The first meetings were held in Mr. Moore’s house, but several weeks later, the Troop strength was up to nine members and the Mayor of the town offered them quarters upstairs in his store.  So each Scout brought his own chair and a stick of firewood to the meetings.  Though it has been an up and down sort of affair, Scouting in Carleton Place had grown considerably since then.


Some of the highlights claimed by Mr. Moore of the first Carleton Place’s history are that his first assistant, Mr. McCaffery, was the first Assistant Scoutmaster in Canada.  In 1919-20 the Troop had four of the youngest King Scouts in Canada; Gibson Craig, Jim Misner, Howie Foote, and Waddy McIlquham.  In 1920, also, Mr.

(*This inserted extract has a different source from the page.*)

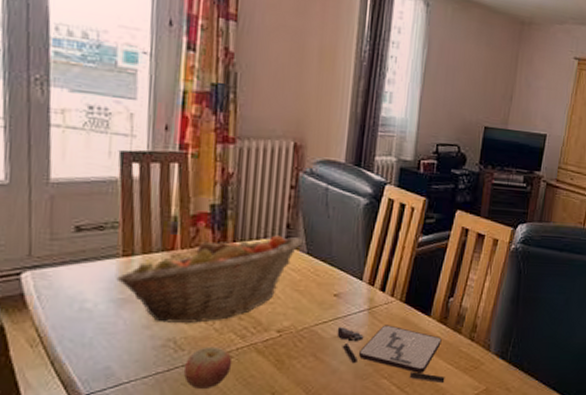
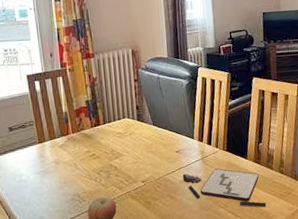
fruit basket: present [116,235,303,323] -> none [37,115,149,184]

Moore was awarded the Scout Medal of Merit for his service to the movement.  In 1939, during the visit of King George VI and Queen Elizabeth to Canada, Mr. Moore arranged the use of a special car on the train to Ottawa West and from there guided the Carleton Place band of Scouts, Cubs, and Guides to Rideau Hall so they could personally salute the King and Queen.  Mr. Moore was awarded a Bar for his Merit Medal on this occasion.  So, along with the victorious hockey teams and canoe club, in the years before the war, the Scout Troop was a credit to the town also.

Mr. Moore’s enthusiastic support of Scouting continued in his later years and in 1969, the 60th anniversary of the 1st Carleton Place Scout Troop, the Troop presented Mr. Moore with a Diamond Willow Staff made from a stick of willow sent in from Saskatoon.  The reference for this is:  (


Mr. Moore dedicated the staff as a trophy for annual award at St. Lawrence Region Camporees, to the Troop displaying the best scouting spirit.  The first Troop to win it in 1969 was from Deep River.  Where it is now is not immediately known.


Billy continued to provide encouragement and support to the leaders and the boys until his death at the age of 97 years, on September 26, 1972.


Mr. Moore was a fine gardener.  On his passing, his wife Mrs. Moore decided to move into more convenient quarters.  Sad at having to leave all the bulbs and plantings in the garden, she offered them to the boys of the 1st Carleton Place Troop.  The lads carefully harvested the material that fall, had a garden sale, and with the money raised, funded the first Billy Moore Collection of books at the Carleton Place Public Library.  It would be nice if a collection identified with Billy Moore could be continued.